ANZ Chief Executive Shayne Elliott is claiming early progress in transforming the bank. His management is providing capacity to invest in new initiatives that provide a better experience for customers.

ANZ has delivered a 31 percent rise in cash profit to $2 billion over the three months to December 31 and is upbeat on his transformation efforts at the bank.

Chief Executive Officer Shayne Elliott said: «The first quarter saw a positive start to the year. There was further momentum in executing our strategy to build a simpler, better balanced and fairer bank that more consistently meets customer expectations, and delivers improved shareholder returns.»

Asian Influence

Elliott is claiming early progress in transforming ANZ saying his management is providing capacity to invest in new initiatives that provide a better experience for customers. Also ANZ's ability to deliver these outcomes for customers while maintaining good earnings momentum has been supported by strong productivity gains and improved capital efficiency.

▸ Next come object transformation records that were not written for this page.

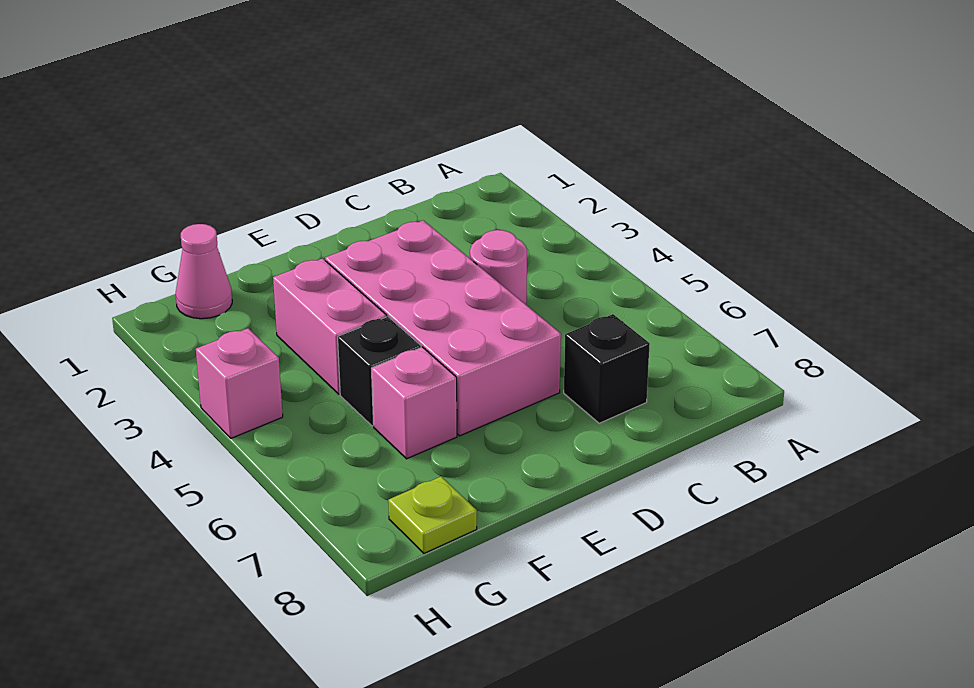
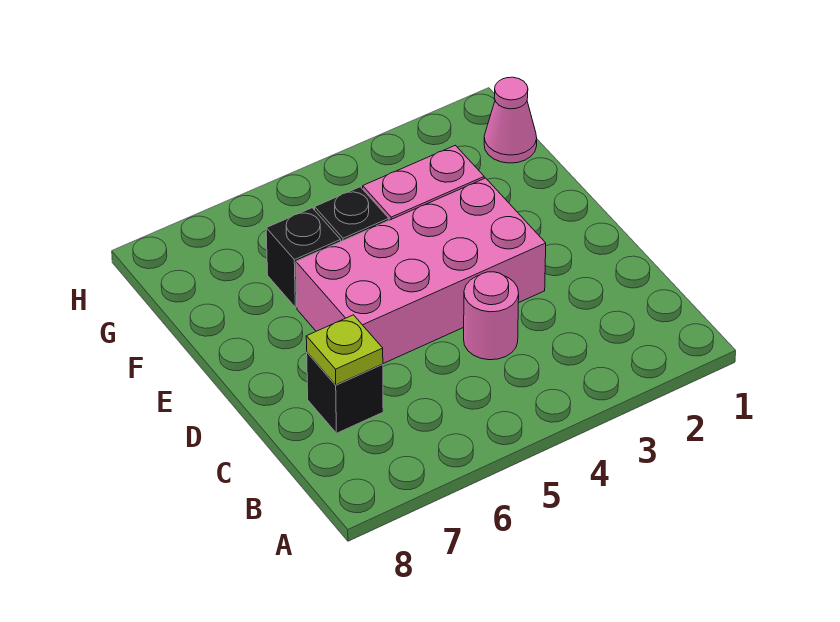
pink brick F6 level 1 -> black brick F6 level 1
lime plate G8 level 1 -> lime plate C7 level 2
pink brick H4 level 1 -> none

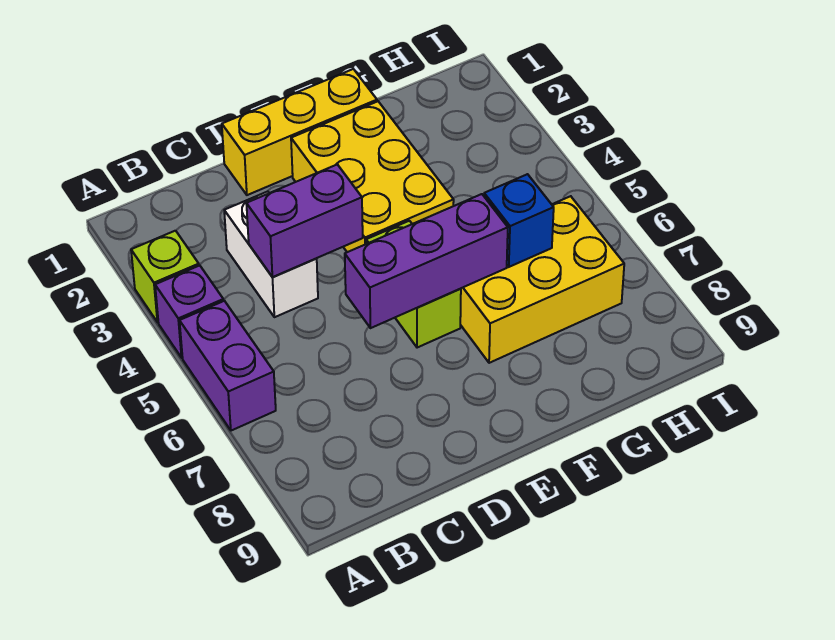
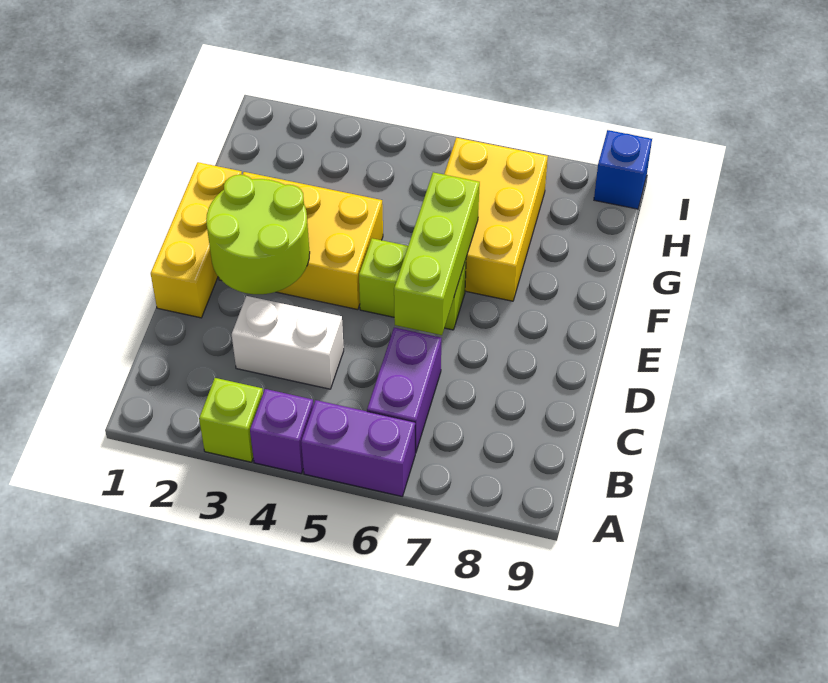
purple brick C4:D4 level 2 -> purple brick B6:C6 level 1
none -> lime round brick D2:E3 level 2
purple brick D6:F6 level 2 -> lime brick D6:F6 level 2
blue brick G6 level 2 -> blue brick I9 level 1

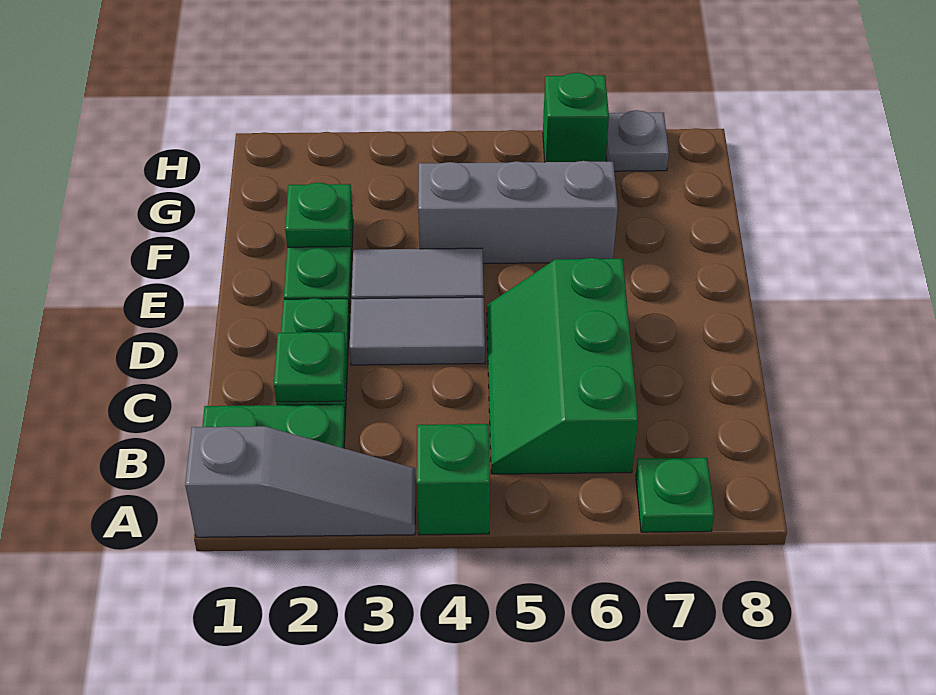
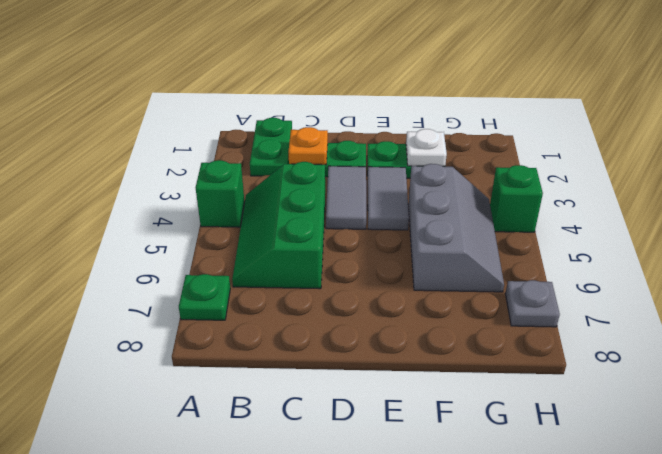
grey slope A1:A3 level 1 top 1 -> none
green slope B5:D6 level 1 top 6 -> green slope B4:C6 level 1 top C
green plate C2 level 2 -> orange plate C2 level 2
green plate F2 level 2 -> white plate F2 level 2
green brick H6 level 1 -> green brick H4 level 1

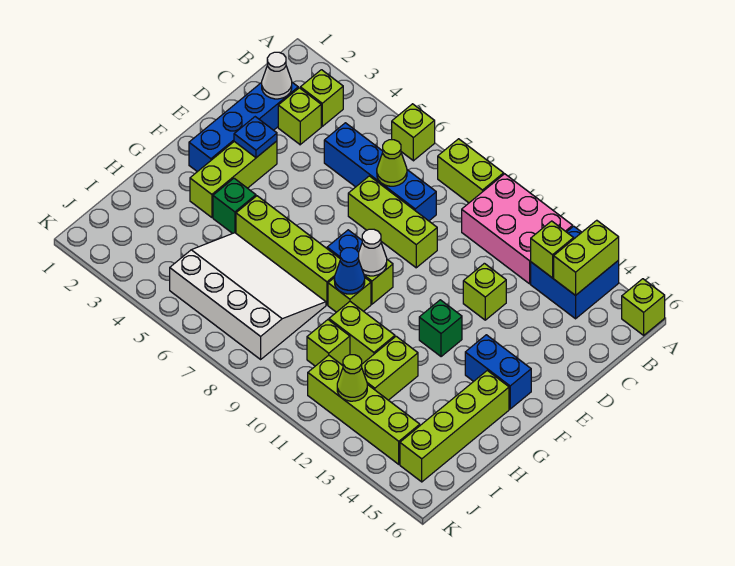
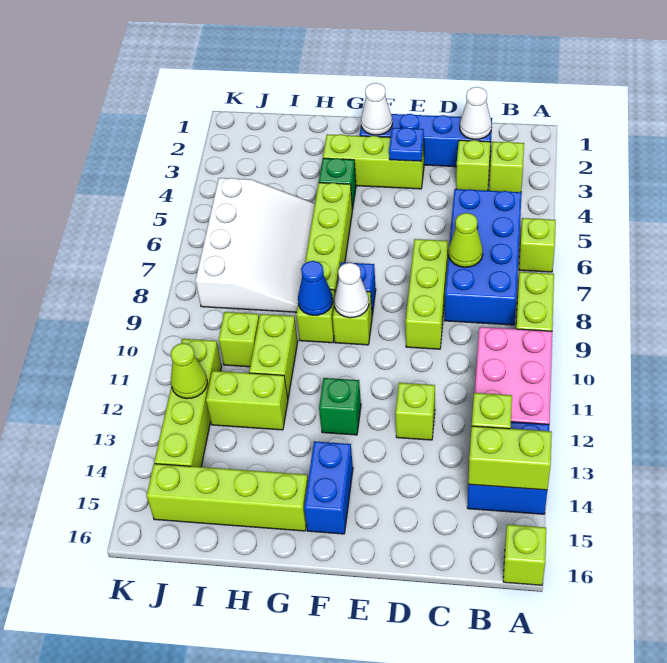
blue brick C5:C8 level 1 -> blue brick B5:C8 level 1
none -> white cone F2 level 2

Speaking to the bank's in-house publication «BlueNotes» Elliot said the businesses delivered good outcomes. Retail and Commercial in Australia and New Zealand performed well. Highlights include market share gains in customer deposits and Australian home lending, and further gains in new-to-bank customers driven by the success of ApplePay and AndroidPay.

Institutional Banking delivered pleasing results in Australia and Asia. The bank was able to improve capital efficiency and returns. ANZ disposed of its wealth management and retail banking business in five Asian markets for approximately S$ 110 million above book value in October 2016. Further diluting the Asian exposure last month ANZ also dumped its 20 percent stake in China's Shanghai Rural Commercial Bank.

Capital Benefits

The capital benefits from the sale of minority investments and non-core businesses leaves ANZ in a strong capital position ahead of domestic and international regulatory changes. Once the regulatory environment is clearer, the bank will be in a position to consider what capital flexibility this provides.

The wealth management business of ANZ will also be sold at some stage during 2017 giving Elliott further capital to play with.

«Overall we have seen good progress in the first quarter. Clearly though, there is still a great deal to do to sustain this progress in a low growth environment and to deliver a winning proposition that meets our customers’ rapidly changing needs,» Elliott added.